Sunday, 20 March 2011

He who controls the spice...

At the time of writing, I'm on about my sixth re-read of Dune, Frank Herbert's SF classic. This in itself is unusual; I've been on a binge of broadening my horizons of late, and I've not been going back to old favourites like I used to. But it's a mark of the book's quality that I've read and re-read it so often.

Dune is rightly part of the SF canon. First published in 1965, it tells the story of Paul Atreides, ducal heir his Great House. The Atreides House is sent to Arrakis (Dune... Desert planet...) by the Emperor to oversee the production of the galaxy's most valuable commodity, the spice melange. In doing so, the Atreides take the planet from their mortal enemies, the Harkonnens.

I'm not doing a great job of summarising the plot here. If it sounds deathly dull, I apologise, because it isn't. Dune is one of the most engrossing novels I've ever read. It has its failings, but then so do most books, and most don't have the layered complexity of Dune.

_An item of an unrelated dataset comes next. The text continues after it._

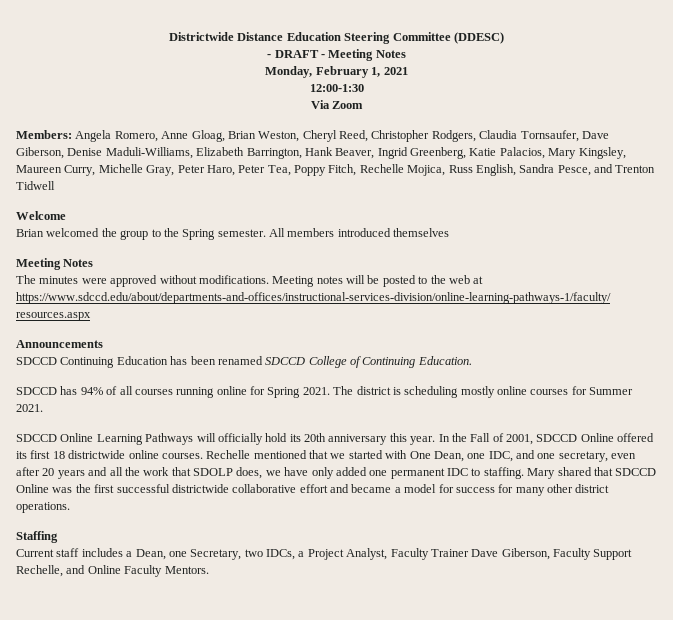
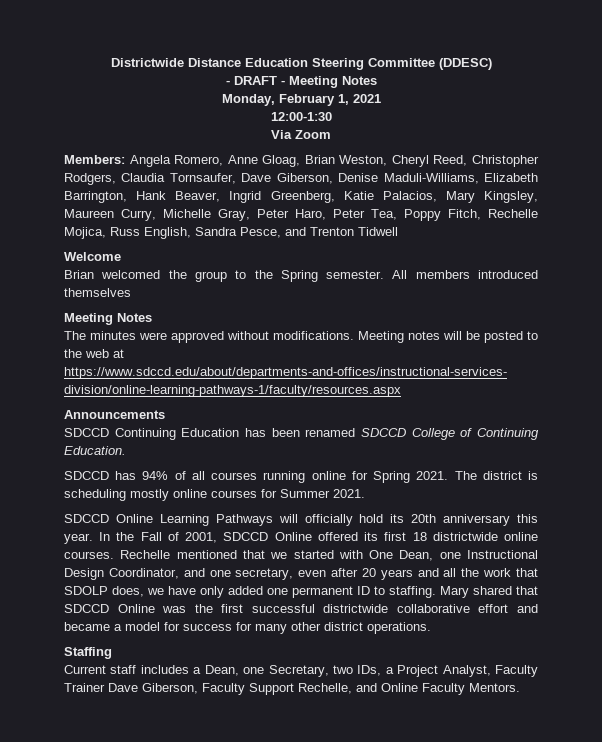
[488,451,513,462] IDC, -> [467,550,538,559] [64,568,179,580] Instructional Design Coordinator,
[447,468,468,476] IDC -> [357,586,370,595] ID
[266,549,295,560] IDCs, -> [357,665,382,676] IDs,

That's where the strength of Dune lies. It can be read as an escapist adventure - like it was by the 16-year-old who first picked it up - or as a piece of classic science fiction literature. On one hand there's the thrilling tale of what's good and right and honourable against corruption and evil. On the other, there's the themes of ecology, zoology, psychology and politics. Dune is a novel staggeringly relevant to the times we live in, especially with regards to what happens in the Middle East.

Perhaps it's ironic that a novel in part about prescience is one of the most prescient ever written in the context of our own world. Or maybe it isn't. Either way, it's an example of SF at its very finest - leading the way for the rest of the world to follow. If you don't possess a copy, go out and get one now. Read it. Then reflect on the influences beyond the pages of a £7.99 paperback.